EVET. EVET BU O. Teşekkürler tanrım..."Sanırım birilerinin sana, önüne bakmayı öğretmesi gerekiyor." Hayır, çirkefleşmeyeceğim, karşımda iki haftadır gözetlediğim o adam duruyor.
"Pardon? Ben mi önüme bakmıyorum, sen mi?" Biraz daha saçmala kızım, aynen devam...
"Önüne bakmayan sensin, bir de bağır istersen adını bilmediğim kız?" Harika. Tek kelimeyle harika.
"Benim bir adım var, adım Yağmur."
"Memnun oldum yağmur, Ben de Barış. Yarın bana tekrar çarpacaksın ve bu, şu anki kadar hafif olmayacak." dedi ve inanılmaz sexi bir şekilde gülümseyerek, gamzelerini huzuruma sundu. Ben ise onu öldürmek istiyormuşum gibi bakıp, hızla yanından geçip araba bindim. Hızlı hızlı nefes alıp verdim; sakinleşmeye çalıştım.
Haklıydı. Yarın ona tekrar çarpacaktım ve bu, şu anki kadar hafif olmayacaktı.Kimdi bu Barış? Neden çıkmıştı önüme?
Bunları düşünmek için önümde uzun bir gece vardı. En azından eve gidene kadar aklımdan çıkmasını istiyordum...Üç saatlik yolun ardından evdeyim, bugün fazlasıyla yoruldum, hem bedenen hem ruhen. Kendime bir bardak kahve yapıp, kozalak ağaçlarını en net şekilde gören balkonuma yerleştim. Özel nane - böğürtlen karışımı olan sigaramdan yaktım ve düşünmeye başladım. Ne yapacaktım? Ne yapabilirdim? Gözleri o kadar tanıdık geliyordu ki... Daha önce görmemiş olma ihtimalimin olmadığını düşündürüyordu bana. Gözlerim kapalı da olsa, açık da olsa onun gözlerini görüyordu. Bu kötüydü, çok kötüydü.

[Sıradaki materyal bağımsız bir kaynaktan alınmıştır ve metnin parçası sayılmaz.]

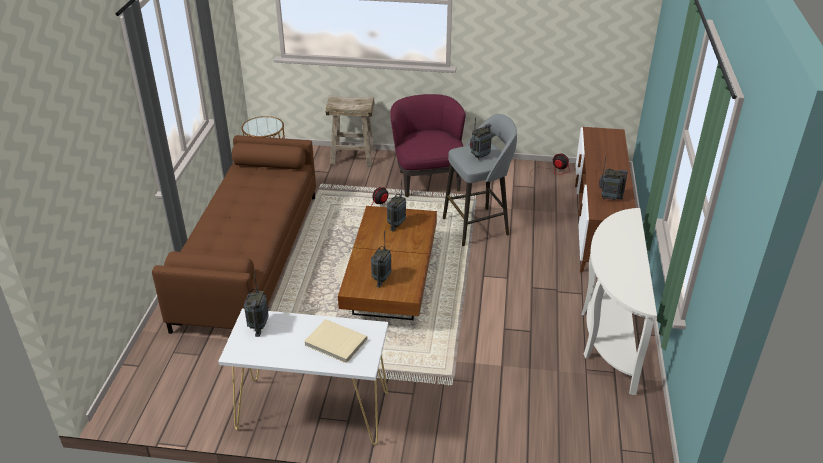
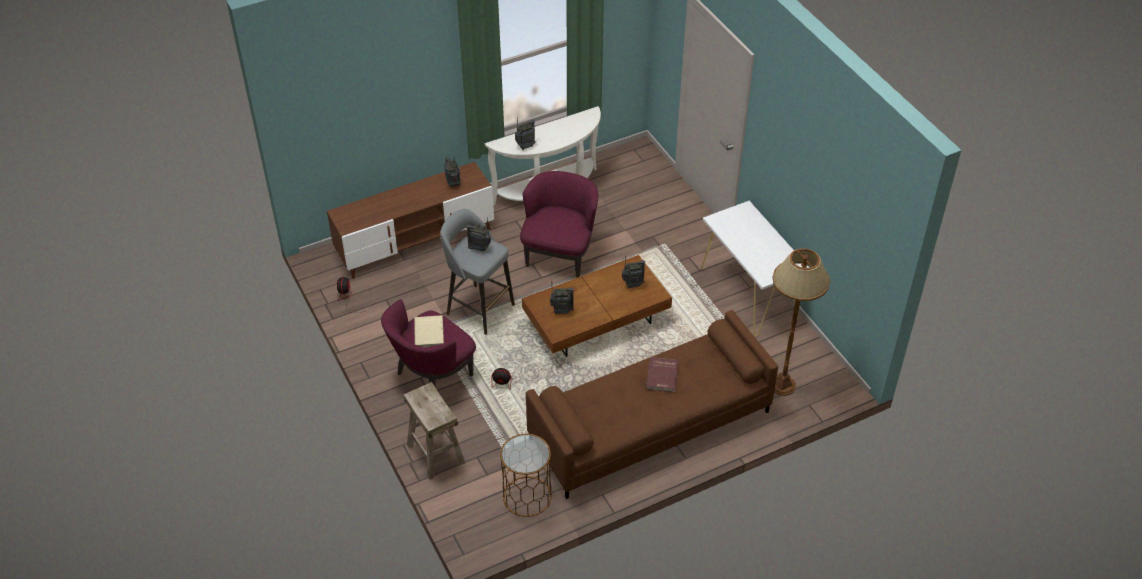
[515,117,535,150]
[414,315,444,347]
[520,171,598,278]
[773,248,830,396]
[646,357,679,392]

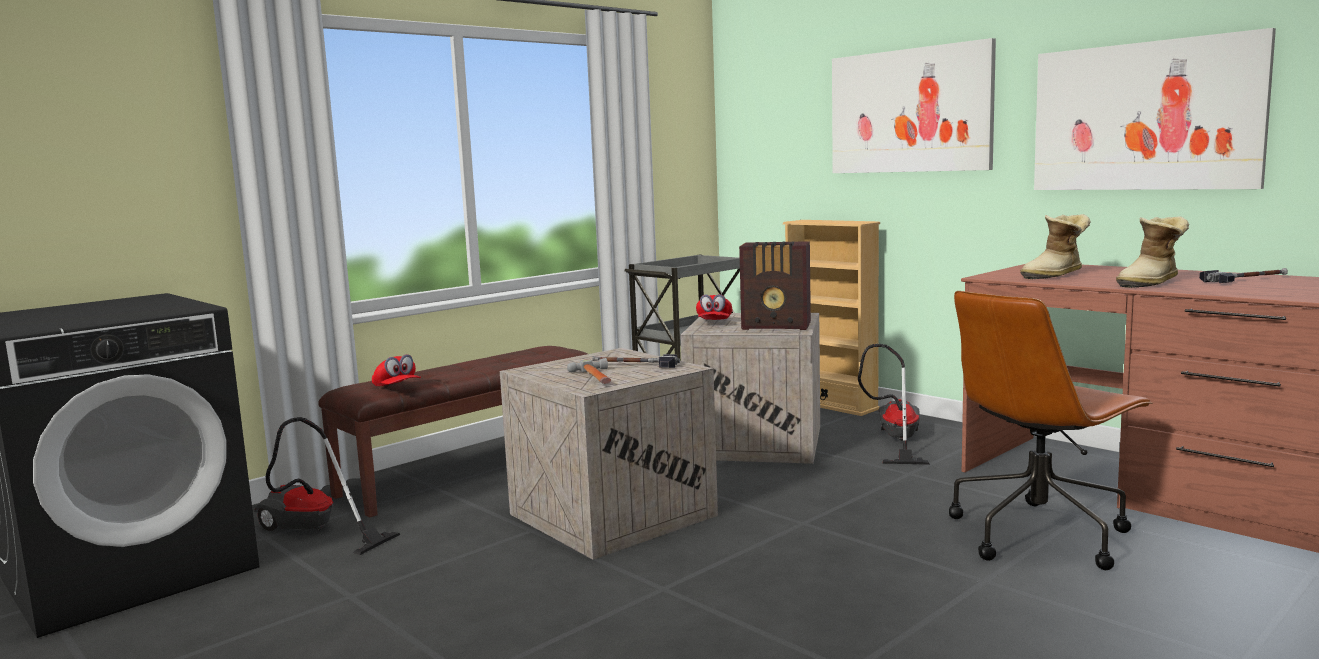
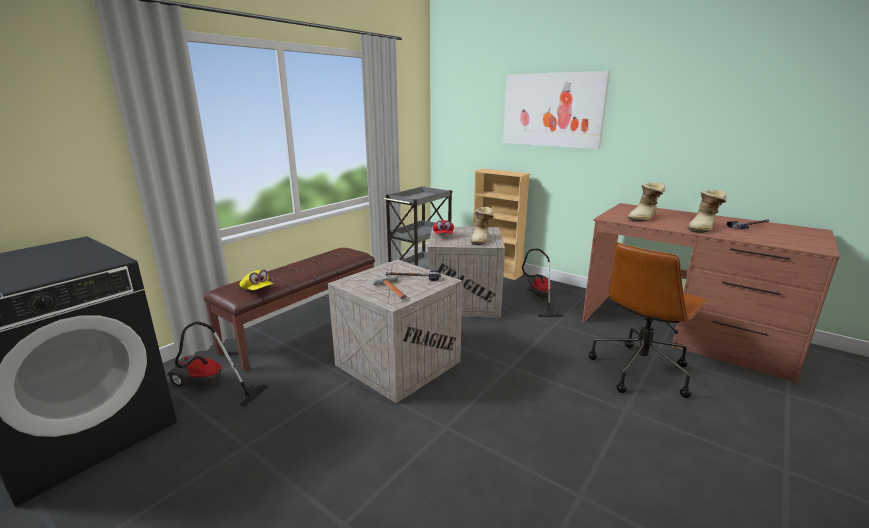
[1034,28,1276,190] (first image)
[470,207,494,245]
[240,269,273,290]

Kahvemi ve sigaramı bitirip odama çıktım. Saat 00:59'u gösteriyordu, herkesin aksine kafein bende uyku yapan bir şey olduğundan, felaket bir uyku bastırdı; Ben de hazır uykum gelmişken uyumaya karar verdim.Normalde bu saatlerde asla evde olmayan babam, bugün evdeydi. Hem de çok gürültülü bir şekilde... Bugün, sabah dersin yoktu ve uyumak istiyordum fakat babam yüzünden pek mümkün olmadı. Sinirle üzerimdeki yorganı itip ayağa kalktım, çoraplarımı giydim ve alt kata indim. Babam, kapımızda güvenliğimiz için duran mafya tipli adamlarını azarlıyordu
"Tevfik oğlum, ben sana demedim mi buraya on kişi konulacak diye? Siz neden kendi kafanıza göre haraket ediyorsunuz?" Adamlar kafalarını kaldırıp babamın yüzüne bakamıyorlardı bile.
"Haklısınız efendim, bundan sonra böyle bir şey asla olmayacak.""Tabii olmayacak, git bana Furkan abini çağır."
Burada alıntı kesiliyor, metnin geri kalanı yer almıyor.